System preparation

A pyMDMix project can contain several systems which are macromolecules to be studied and ready to be simulated in vacuo. A Replica, is a system for which the solvent has been added (a solvated system) and all MD inputs have been writen following particular simulation conditions. There are two ways for adding a system to a project:

  1. Manually create an amber object file with the ‘unsolvated’ system. That is to prepare the system as if it was going to be simulated in vacuo.
  2. Prepare a PDB file with correct protonation states and conforming names to Amber standards (e.g. HIE for epsilon protonated histidines, ASP for charged aspartic acid, CYX for disulfide bridging cysteines, etc.).

Creating a system with an amber object file

This is the first step of preparation for a pyMDMix run and is the preferred way (creation of systems from PDB files is discussed below). The main input file for pyMDMix is an Amber Object File (OFF file).

Here you will find a basic tutorial on how to prepare systems for simulation using Amber. In the tutorial, they follow up until simulation stages but the user of pyMDMix should stop once saveOff action is done in tLeap/xLeap and an Object File is generated. In the tutorial the object file is named 1cgh-no-inhib.lib.

The user should prepare the system as if it was going to be simulated in vacuo. It means the system should be completely parameterized using the chosen forcefield. Correctly protonated, capped, with flipped residues (if needed), and disulfide bridges connected. Do not add solvent nor neutralize with counter-ions (this is automatically done later by the program).

IMPORTANT! If there are special residues, ligands, ions or other custom parameterized residues in the system, add the corresponding parameters to the saved Object File (OFF) as well.

Example

We are interested in simulating a system which contains a NADH cofactor. We have prepared a PDB with the protonated protein and the cofactor inside it (here file 1p44_protonated.pdb). Parameters for NADH cofactor can be downloaded from AMBER Parameter Database (here files named nadh.prep and nadh.frcmod). To build the object file of the system, we could issue the following commands in tLeap:

> NADH = loadAmberPrep nadh.prep
> NADHparams = loadAmberParams nadh.frcmod
> system = loadPdb 1p44_protonated.pdb
> check system # no parameters error expected
> saveOff system inha.off
> saveOff NADH inha.off
> saveOff NADHparams inha.off

Before finishing, it is recommended to try and save the Amber topology and coordinate files for the recently created OFF file. This step should not fail. Otherwise, there are parameterization errors that should be manually fixed before proceeding:

> loadOff inha.off
> saveAmberParm system inha.top inha.crd

Check last section on this site to learn how to use this OFF file generated to create a system in pyMDMix.

Creating a system with a PDB

This option is still experimental but it will be possible to create a system using a clean PDB file. By clean,  I mean all residue names conform to Amber standards, protonation states are correctly set, there are no residues missing and non-standard residues have been parameterized.

Basically this way of creating the system will save you the process described in previous section and will try to do it automatically. It will only work if the PDB is well prepared. Check next section on how to create the system this way.

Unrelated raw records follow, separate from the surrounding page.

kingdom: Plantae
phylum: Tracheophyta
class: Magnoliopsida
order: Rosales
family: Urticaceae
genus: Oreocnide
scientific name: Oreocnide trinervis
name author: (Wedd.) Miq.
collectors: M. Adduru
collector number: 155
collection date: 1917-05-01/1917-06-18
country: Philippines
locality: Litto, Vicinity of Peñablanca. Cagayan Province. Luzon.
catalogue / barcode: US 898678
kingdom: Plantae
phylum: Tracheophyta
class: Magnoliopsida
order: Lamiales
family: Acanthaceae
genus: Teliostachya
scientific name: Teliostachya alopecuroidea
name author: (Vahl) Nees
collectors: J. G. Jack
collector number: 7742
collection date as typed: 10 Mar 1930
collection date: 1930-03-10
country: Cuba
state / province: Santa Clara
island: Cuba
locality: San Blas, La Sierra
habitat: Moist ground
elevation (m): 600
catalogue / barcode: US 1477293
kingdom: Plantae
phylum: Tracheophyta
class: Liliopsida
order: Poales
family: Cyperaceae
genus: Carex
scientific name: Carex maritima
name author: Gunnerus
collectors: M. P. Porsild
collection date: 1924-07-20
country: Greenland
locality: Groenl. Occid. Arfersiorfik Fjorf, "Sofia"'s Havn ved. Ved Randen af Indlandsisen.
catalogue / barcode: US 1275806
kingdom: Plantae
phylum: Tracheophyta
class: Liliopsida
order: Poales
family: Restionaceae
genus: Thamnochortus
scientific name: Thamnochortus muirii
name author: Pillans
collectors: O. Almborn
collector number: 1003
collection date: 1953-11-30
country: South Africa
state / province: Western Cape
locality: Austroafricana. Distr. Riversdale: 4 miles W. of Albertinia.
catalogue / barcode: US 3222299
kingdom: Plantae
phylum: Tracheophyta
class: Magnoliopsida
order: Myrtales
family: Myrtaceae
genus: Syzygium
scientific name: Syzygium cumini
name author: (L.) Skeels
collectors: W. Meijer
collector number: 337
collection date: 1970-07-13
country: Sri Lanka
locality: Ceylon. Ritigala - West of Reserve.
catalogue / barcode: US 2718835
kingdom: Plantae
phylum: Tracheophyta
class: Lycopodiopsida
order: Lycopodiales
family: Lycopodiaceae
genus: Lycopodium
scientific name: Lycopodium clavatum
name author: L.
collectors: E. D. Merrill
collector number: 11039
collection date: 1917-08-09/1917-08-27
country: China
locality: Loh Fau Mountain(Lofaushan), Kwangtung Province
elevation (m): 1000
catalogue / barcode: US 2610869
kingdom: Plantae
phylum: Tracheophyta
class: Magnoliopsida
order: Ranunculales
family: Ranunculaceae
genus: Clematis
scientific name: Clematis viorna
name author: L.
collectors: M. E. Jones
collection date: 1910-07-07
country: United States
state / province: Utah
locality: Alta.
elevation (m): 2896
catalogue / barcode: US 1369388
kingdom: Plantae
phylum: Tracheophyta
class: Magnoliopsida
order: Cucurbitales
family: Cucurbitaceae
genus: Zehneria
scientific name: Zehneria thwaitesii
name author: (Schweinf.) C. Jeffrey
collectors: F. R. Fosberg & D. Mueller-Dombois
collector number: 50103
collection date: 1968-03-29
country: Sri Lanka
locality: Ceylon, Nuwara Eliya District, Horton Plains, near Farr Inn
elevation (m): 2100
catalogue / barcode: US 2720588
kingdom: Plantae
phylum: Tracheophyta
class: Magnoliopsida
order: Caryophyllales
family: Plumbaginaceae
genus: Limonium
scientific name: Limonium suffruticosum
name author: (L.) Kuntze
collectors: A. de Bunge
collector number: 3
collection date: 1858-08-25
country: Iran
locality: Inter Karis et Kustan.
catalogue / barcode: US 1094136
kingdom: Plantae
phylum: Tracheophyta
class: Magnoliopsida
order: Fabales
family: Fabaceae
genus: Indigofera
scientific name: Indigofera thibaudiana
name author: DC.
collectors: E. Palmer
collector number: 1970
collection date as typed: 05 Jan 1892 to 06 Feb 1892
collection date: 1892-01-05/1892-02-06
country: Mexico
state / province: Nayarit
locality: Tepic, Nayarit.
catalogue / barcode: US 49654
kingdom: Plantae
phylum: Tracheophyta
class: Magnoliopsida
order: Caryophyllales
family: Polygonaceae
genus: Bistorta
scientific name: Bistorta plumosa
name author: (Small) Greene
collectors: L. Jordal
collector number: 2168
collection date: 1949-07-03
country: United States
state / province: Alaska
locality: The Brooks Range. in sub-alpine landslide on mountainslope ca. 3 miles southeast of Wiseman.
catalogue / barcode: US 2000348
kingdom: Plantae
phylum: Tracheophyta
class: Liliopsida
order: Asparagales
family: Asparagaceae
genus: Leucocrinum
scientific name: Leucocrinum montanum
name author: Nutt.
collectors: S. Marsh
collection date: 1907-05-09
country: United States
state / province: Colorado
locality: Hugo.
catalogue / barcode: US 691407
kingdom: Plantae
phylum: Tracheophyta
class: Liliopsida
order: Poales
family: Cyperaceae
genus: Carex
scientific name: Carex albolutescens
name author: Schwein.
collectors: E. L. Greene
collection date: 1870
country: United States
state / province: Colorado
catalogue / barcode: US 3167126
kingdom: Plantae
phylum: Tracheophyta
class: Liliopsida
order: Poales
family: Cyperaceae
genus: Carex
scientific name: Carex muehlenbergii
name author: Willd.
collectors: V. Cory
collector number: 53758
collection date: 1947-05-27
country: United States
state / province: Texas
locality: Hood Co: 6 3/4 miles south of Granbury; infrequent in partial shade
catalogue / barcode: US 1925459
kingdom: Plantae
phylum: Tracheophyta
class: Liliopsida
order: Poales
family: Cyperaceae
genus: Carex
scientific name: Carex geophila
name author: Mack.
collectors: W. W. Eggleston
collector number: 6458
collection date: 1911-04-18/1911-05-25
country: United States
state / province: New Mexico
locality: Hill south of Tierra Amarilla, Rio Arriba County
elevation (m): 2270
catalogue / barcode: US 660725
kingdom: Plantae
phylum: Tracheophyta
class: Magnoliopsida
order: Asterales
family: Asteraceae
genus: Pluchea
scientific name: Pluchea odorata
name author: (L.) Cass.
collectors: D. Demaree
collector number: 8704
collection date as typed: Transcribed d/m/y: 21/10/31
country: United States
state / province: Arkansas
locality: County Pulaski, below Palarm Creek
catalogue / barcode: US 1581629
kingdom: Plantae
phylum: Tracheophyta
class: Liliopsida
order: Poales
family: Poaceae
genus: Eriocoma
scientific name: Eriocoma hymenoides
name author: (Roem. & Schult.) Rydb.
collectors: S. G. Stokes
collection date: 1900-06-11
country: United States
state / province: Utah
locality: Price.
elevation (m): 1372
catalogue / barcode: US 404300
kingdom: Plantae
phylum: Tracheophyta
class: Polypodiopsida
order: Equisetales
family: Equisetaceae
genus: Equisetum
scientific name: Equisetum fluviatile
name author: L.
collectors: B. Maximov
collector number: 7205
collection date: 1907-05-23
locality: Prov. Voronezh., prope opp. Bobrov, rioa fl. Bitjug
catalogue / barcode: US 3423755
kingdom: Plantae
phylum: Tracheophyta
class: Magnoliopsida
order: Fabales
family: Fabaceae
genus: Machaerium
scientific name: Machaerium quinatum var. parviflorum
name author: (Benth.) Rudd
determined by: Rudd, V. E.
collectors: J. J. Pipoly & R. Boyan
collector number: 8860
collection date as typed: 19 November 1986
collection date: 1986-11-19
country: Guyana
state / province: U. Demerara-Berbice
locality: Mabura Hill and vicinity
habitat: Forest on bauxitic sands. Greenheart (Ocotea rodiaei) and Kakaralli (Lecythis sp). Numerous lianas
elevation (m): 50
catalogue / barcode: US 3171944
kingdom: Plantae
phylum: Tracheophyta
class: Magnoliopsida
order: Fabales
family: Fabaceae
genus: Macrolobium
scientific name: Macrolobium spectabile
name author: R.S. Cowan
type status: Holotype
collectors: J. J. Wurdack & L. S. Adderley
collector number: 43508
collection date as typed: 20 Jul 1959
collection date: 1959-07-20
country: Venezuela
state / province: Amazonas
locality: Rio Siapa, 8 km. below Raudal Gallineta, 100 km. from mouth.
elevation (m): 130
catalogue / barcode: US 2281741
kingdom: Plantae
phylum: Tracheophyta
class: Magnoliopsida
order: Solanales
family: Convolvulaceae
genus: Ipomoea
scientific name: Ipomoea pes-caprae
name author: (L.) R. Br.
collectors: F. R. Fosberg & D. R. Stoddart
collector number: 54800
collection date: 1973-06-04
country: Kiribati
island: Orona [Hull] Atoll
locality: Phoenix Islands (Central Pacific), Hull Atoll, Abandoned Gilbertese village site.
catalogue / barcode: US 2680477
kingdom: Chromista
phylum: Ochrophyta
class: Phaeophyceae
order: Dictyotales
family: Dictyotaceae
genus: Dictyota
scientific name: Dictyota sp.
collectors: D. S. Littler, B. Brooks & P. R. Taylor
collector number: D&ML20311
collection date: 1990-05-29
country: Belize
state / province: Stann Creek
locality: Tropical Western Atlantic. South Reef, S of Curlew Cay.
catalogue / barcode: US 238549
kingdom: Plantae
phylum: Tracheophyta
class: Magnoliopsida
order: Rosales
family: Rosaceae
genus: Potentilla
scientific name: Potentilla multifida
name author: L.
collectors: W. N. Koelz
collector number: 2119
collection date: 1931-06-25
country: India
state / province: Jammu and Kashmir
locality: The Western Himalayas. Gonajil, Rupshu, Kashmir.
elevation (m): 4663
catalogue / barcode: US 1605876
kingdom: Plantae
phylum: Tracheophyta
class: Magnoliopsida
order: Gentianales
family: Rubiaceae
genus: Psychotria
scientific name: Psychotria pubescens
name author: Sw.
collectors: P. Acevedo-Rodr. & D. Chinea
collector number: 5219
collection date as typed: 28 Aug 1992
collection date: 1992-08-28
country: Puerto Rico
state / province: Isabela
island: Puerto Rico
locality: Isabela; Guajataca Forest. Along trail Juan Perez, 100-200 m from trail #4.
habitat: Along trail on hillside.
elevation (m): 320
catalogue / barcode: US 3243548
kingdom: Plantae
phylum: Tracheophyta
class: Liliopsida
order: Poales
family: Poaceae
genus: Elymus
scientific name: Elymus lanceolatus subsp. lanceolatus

Adding the system to pyMDMix

Once the OFF (or PDB) file is ready, we have to tell the program we want to work with this system. The way to do it is by means of a System Configuration File (SCF). In this file, we will give the path to the input file and tell the program about force field used for parameterization or non-standard residue names that might be present in the system. The config file template has this shape:

# pyMDMix System Configuration file
# WARNING: All empty options, should be removed from the file or commented
[SYSTEM]
# Identify the system
NAME = 
# One of these two options should be given:
# Path to amber object file containing the system unit (without solvation). MANDATORY (unless PDB is given)
# Path to PDB file that should be prepared as an object file (experimental). MANDATORY (unless OFF is given)
OFF =
PDB =
# Unit name containing the system inside the object file (default: first unit found)
#UNAME =
# Comma separated list of non-standard residues that should be considered part of the system and not the solvent
# Used in automask detection and solute-solvent identification (default: empty)
#EXTRARES =
# Forcefields or Forcefield modification files (frcmod) we should consider when parameterizing the solvated system
# If the object file was prepared using leaprc.ff12SB, give it here. If the system contains non-standard residues
# that you have parameterized, give the frcmod files here (and include the units inside the object file). 
# By default, leaprc.ff99SB is considered
#EXTRAFF =

For the example above, this would be the configuration file needed:

# File saved as mysystem.cfg
[SYSTEM]
NAME = SystemA
OFF = inha.off
UNAME = system
EXTRARES = NADH

Final step is to add the system to an existing project. Move to the project folder and type:

# Move to an existing pymdmix project folder
> mdmix add system -f mysystem.cfg

If we look at the project information we should find a system named SystemA.